Exercise description – Carry on the note on higher order moments and the survival function, starting right after its final sentence.

Extract to read –
+---+

Higher Order Moments Using the Survival Function

  • Post by Hieu Nguyen Phi, FRM
  • Jul 19, 2018

Students in a first-year probability course learn the concept of the moment of a random variable. The moments are related to various aspects of a probability distribution. In this context, the formula for the mean or the first moment of a non-negative continuous random variable is often shown in terms of its c.d.f. (or the survival function). However, higher order moments are also important, for example, to study the variance or the skewness of a distribution. In this note, we consider the \(r\)th moment of a non-negative random variable and derive formulas in terms of the c.d.f. paralleling the existing results for the first moment (the mean) using Fubini’s theorem. These formulas may be advantageous, for example, when dealing with the moments of a transformed random variable, where it may be easier to derive its c.d.f. using the so-called c.d.f. method.

+---+

Information shown –

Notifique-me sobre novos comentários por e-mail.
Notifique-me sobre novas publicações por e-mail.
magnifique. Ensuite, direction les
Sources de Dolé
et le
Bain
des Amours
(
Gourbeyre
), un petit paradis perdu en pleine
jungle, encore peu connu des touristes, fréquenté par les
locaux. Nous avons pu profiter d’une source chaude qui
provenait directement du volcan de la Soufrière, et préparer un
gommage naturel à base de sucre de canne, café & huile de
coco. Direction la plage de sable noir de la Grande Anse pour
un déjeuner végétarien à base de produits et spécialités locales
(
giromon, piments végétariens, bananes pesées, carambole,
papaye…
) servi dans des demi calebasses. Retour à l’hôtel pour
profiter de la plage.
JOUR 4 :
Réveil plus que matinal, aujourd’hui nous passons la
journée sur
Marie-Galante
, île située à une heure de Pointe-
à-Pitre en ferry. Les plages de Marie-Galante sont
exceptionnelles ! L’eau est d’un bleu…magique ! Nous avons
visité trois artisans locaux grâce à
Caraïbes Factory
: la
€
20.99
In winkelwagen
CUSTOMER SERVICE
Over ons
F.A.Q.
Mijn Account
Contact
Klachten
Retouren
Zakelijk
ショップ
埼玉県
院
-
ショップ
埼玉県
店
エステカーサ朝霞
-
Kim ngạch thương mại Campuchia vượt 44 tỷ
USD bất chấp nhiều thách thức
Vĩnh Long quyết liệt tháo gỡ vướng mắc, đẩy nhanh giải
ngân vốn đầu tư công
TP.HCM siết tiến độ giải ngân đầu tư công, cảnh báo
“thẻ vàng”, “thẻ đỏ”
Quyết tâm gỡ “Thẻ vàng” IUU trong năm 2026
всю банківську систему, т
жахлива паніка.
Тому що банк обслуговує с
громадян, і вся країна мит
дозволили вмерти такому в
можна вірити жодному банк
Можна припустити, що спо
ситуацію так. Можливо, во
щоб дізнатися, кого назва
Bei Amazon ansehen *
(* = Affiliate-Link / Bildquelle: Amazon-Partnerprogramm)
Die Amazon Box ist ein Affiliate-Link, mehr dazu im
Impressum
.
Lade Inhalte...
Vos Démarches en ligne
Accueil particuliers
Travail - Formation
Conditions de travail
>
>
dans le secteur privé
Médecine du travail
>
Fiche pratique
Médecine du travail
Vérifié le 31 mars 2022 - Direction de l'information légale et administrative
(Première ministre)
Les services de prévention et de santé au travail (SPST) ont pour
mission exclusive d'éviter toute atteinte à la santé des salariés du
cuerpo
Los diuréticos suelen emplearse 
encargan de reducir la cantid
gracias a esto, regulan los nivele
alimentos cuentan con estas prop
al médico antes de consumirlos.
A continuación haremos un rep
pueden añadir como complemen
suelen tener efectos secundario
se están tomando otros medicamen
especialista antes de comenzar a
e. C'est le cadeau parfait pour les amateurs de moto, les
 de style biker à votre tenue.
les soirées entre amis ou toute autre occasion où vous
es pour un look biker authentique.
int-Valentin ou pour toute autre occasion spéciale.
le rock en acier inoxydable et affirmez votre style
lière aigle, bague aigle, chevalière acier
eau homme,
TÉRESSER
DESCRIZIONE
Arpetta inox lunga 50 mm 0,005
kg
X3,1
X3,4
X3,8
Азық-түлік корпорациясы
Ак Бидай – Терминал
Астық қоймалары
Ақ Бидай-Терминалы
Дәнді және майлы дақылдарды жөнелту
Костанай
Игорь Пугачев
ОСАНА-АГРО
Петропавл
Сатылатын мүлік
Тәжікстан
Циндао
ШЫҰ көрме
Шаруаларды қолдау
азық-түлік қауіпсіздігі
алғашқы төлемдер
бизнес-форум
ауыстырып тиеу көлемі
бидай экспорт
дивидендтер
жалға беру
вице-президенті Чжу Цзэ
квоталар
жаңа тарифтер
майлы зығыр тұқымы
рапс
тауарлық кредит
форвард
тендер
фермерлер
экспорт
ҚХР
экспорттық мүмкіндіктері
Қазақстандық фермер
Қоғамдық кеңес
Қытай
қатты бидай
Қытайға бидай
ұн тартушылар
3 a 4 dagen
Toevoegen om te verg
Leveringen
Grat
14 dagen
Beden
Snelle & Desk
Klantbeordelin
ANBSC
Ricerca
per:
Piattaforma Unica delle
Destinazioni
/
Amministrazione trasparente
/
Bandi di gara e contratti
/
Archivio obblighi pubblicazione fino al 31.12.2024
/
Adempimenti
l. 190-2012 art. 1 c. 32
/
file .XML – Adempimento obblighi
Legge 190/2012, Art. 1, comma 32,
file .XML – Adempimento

+---+

Response area –
The first moment

Moments of random variables play a key role in describing and understanding of probability distributions. For a continuous non-negative random variable \(X\), it is well known that the mean or the first moment, when it exists, can be expressed as

\[E(X) = \int_0^\infty \left( 1- F_X (x) \right) dx,\]

where \(F_X (x)\) is the c.d.f. of \(X\). The function $1-F_X(x) $, which is the probability that exceeds is commonly known as the survival function of which has a long history in the analysis of life tables, and has long been used in the actuarial, bio-statistical, demographic, and engineering applications, e.g. Keyfitz (1968).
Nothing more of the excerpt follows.